In the data below, copy out the stretch from "November 2024" through "brace the philosophy that’s at the", replacing "accessories" with "jewelry" and keeping everything else the same.

Top of RECORDS FOR THE TASK

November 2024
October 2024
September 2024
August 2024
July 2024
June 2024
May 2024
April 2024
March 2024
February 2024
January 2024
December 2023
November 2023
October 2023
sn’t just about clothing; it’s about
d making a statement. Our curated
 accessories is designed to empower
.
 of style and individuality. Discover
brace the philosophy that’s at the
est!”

Bottom of RECORDS FOR THE TASK
Top of RECORDS FOR THE TASK

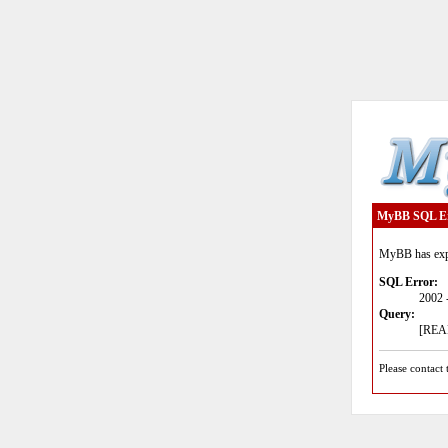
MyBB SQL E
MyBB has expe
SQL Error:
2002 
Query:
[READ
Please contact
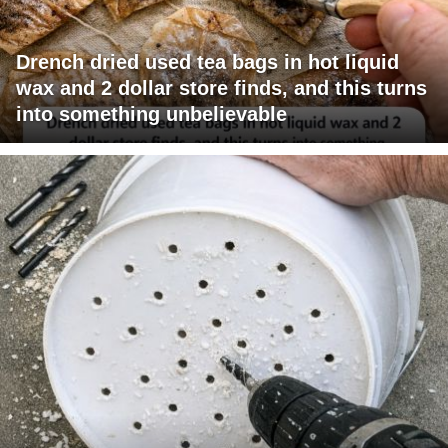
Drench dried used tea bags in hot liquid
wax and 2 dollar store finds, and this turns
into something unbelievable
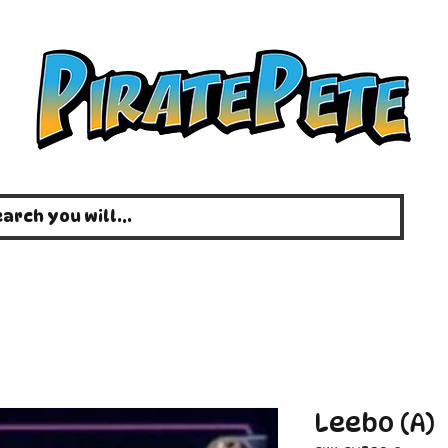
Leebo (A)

Bottom of RECORDS FOR THE TASK

WRITTEN ANSWER:
November 2024
October 2024
September 2024
August 2024
July 2024
June 2024
May 2024
April 2024
March 2024
February 2024
January 2024
December 2023
November 2023
October 2023
sn’t just about clothing; it’s about
d making a statement. Our curated
 jewelry is designed to empower
.
 of style and individuality. Discover
brace the philosophy that’s at the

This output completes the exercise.